Her research program is focused on medical image and digital pathology analysis, particularly on applications of machine learning and artificial intelligence for detection, diagnosis, and prediction/prognosis.
KEYNOTE 3
Computational Medicine for Mental and Physical Health
Rose T. Faghih
New York University, United States
Abstract:
As new physiological sensing technologies become available for continuous monitoring of physiological signals, the dynamic response to external influences such as environmental inputs, medication, and surgery can be quantified. This research focuses on developing mathematical algorithms for dynamically tracking health states related to mental and physical health in the presence of different interventions. (1) Mental Health Focus: We design algorithms for a closed-loop neural wearable architecture called MINDWATCH for mental and cognitive well-being. We first infer arousal-related autonomic nervous system (ANS) activations. Then, we model and decode cognitive arousal and performance brain states where the inferred ANS activations and behavioral data are used as cognitive arousal and performance observations, respectively. We use neurofeedback to close the loop and modulate cognitive arousal and performance. (2) Physical Health Focus: We investigate clinical data from patients to study inflammation, fatigue, and metabolism using cytokines, stress hormones, and metabolic hormones, respectively. We deconvolve biochemical signals (e.g., hormones) to obtain the secretory events underlying their pulsatile production. Then, utilizing the recovered secretory events, we decode hidden health states (e.g., energy) dynamically. The ultimate goal is to design toolsets that can provide clinically relevant information using biosensors to prevent, diagnose, and manage health conditions.
Biography:
Dr. Rose T. Faghih is an associate professor of Biomedical Engineering at the New York University (NYU) where she directs the Computational Medicine Laboratory. She received a bachelor’s degree (summa cum laude) in Electrical Engineering (Honors Program Citation) from the University of Maryland, and S.M. and Ph.D. degrees in Electrical Engineering and Computer Science with a minor in Mathematics from Massachusetts Institute of Technology (MIT).

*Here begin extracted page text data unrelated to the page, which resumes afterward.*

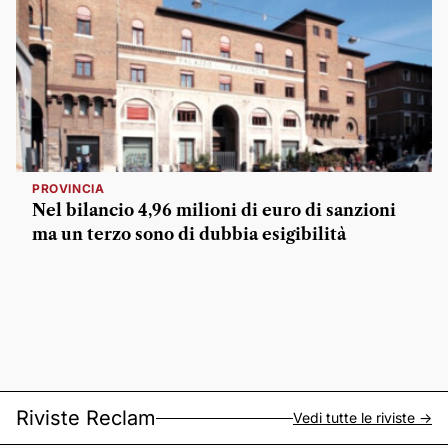
PROVINCIA
Nel bilancio 4,96 milioni di euro di sanzioni
ma un terzo sono di dubbia esigibilità
Riviste Reclam
Vedi tutte le riviste ->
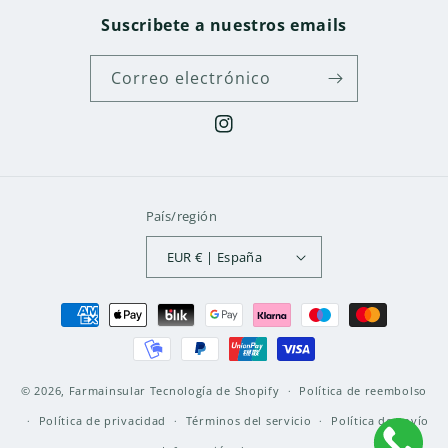
Suscribete a nuestros emails
Correo electrónico
Instagram
País/región
EUR € | España
Formas
de
pago
© 2026,
Farmainsular
Tecnología de Shopify
Política de reembolso
Política de privacidad
Términos del servicio
Política de envío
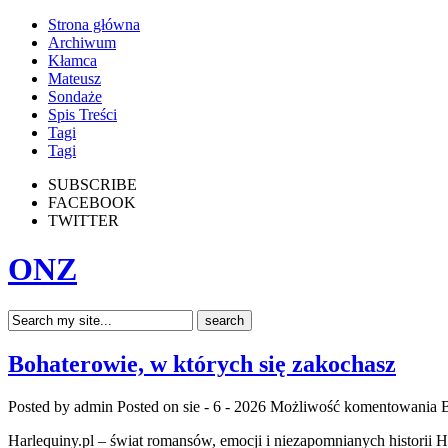
Strona główna
Archiwum
Kłamca
Mateusz
Sondaże
Spis Treści
Tagi
Tagi
SUBSCRIBE
FACEBOOK
TWITTER
ONZ
Bohaterowie, w których się zakochasz
Posted by admin
Posted on sie - 6 - 2026
Możliwość komentowania
B
Harlequiny.pl – świat romansów, emocji i niezapomnianych historii Ha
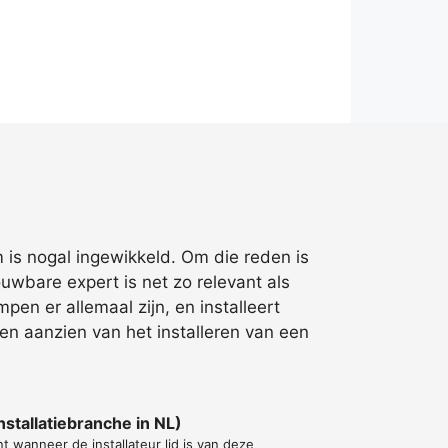
 is nogal ingewikkeld. Om die reden is
wbare expert is net zo relevant als
en er allemaal zijn, en installeert
Ten aanzien van het installeren van een
stallatiebranche in NL)
t wanneer de installateur lid is van deze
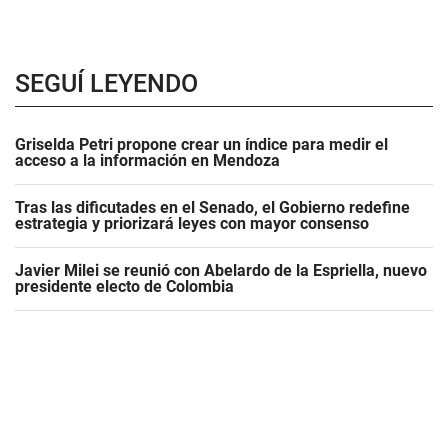
SEGUÍ LEYENDO
Griselda Petri propone crear un índice para medir el
acceso a la información en Mendoza
Tras las dificutades en el Senado, el Gobierno redefine
estrategia y priorizará leyes con mayor consenso
Javier Milei se reunió con Abelardo de la Espriella, nuevo
presidente electo de Colombia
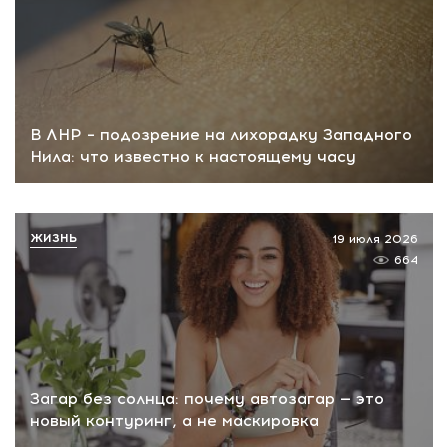
В ЛНР – подозрение на лихорадку Западного
Нила: что известно к настоящему часу
ЖИЗНЬ
19 июля 2026
664
Загар без солнца: почему автозагар — это
новый контуринг, а не маскировка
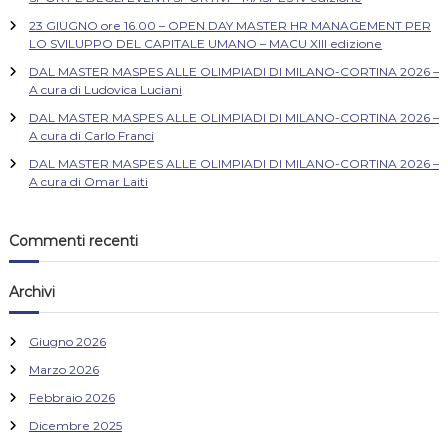
23 GIUGNO ore 16.00 – OPEN DAY MASTER HR MANAGEMENT PER
LO SVILUPPO DEL CAPITALE UMANO – MACU XIII edizione
DAL MASTER MASPES ALLE OLIMPIADI DI MILANO-CORTINA 2026 –
A cura di Ludovica Luciani
DAL MASTER MASPES ALLE OLIMPIADI DI MILANO-CORTINA 2026 –
A cura di Carlo Franci
DAL MASTER MASPES ALLE OLIMPIADI DI MILANO-CORTINA 2026 –
A cura di Omar Laiti
Commenti recenti
Archivi
Giugno 2026
Marzo 2026
Febbraio 2026
Dicembre 2025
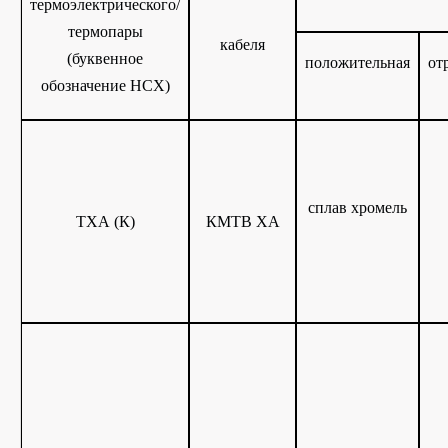
термоэлектрического/
термопары
кабеля
(буквенное
положительная
от
обозначение НСХ)
сплав хромель
ТХА (К)
КМТВ ХА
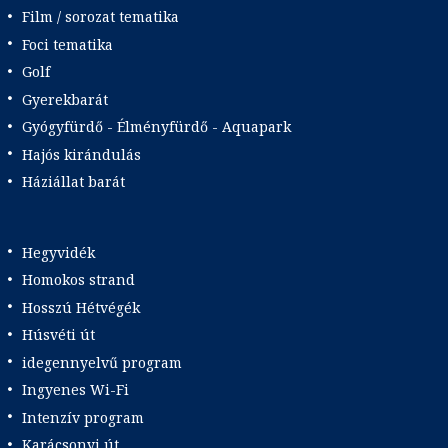
Film / sorozat tematika
Foci tematika
Golf
Gyerekbarát
Gyógyfürdő - Élményfürdő - Aquapark
Hajós kirándulás
Háziállat barát
Hegyvidék
Homokos strand
Hosszú Hétvégék
Húsvéti út
idegennyelvű program
Ingyenes Wi-Fi
Intenzív program
Karácsonyi út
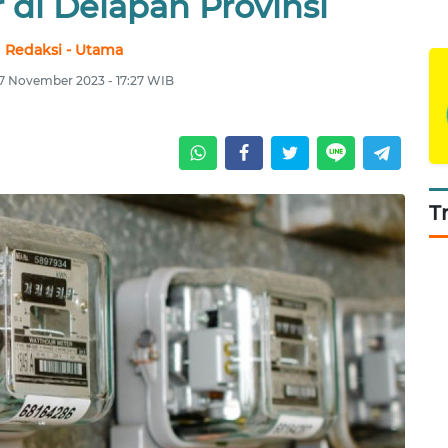
 di Delapan Provinsi
Redaksi - Utama
 7 November 2023 - 17:27 WIB
T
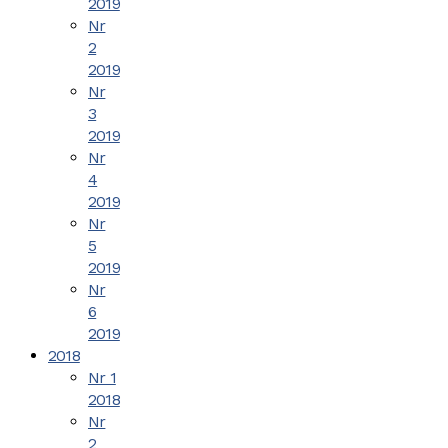
2019
Nr
2
2019
Nr
3
2019
Nr
4
2019
Nr
5
2019
Nr
6
2019
2018
Nr 1
2018
Nr
2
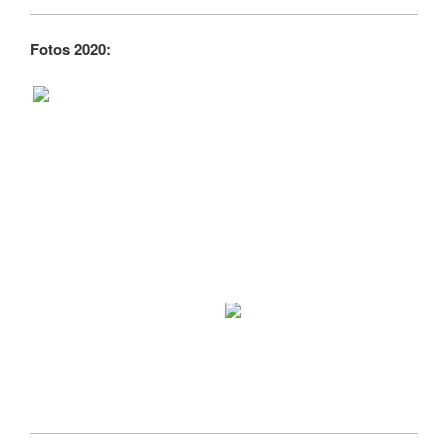
Fotos 2020:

She completed her postdoctoral training at the Department of Brain and Cognitive Sciences and the Picower Institute for Learning and Memory at MIT as well as the Department of Anesthesia, Critical Care and Pain Medicine at the Massachusetts General Hospital. Dr. Faghih is the recipient of various awards including a 2024 IEEE Engineering Medicine and Biology Society (EMBS) Early Career Achievement Award, a 2023 National Institutes of Health (NIH) Maximizing Investigators’ Research Award for Early Stage Investigators, a 2020 National Science Foundation CAREER Award, a 2020 MIT Technology Review Innovator Under 35 award, and a 2016 IEEE-USA New Face of Engineering award. In 2020, she was featured by the IEEE Women in Engineering Magazine as a “Woman to Watch”. She is on the editorial board of PNAS Nexus by the National Academy of Sciences, IEEE Transactions on Biomedical Engineering and IEEE Transactions on Neural Systems and Rehabilitation Engineering. Moreover, she is a senior member of IEEE and currently an IEEE Engineering in Medicine and Biology Society Administrative Committee Technical Representative. Dr. Faghih is the senior author of a Biomedical Engineering book titled Bayesian Filter Design for Computational Medicine published by Springer. Her research interests include wearable technologies, and medical cyber-physical systems, as well as neural and biomedical signal processing.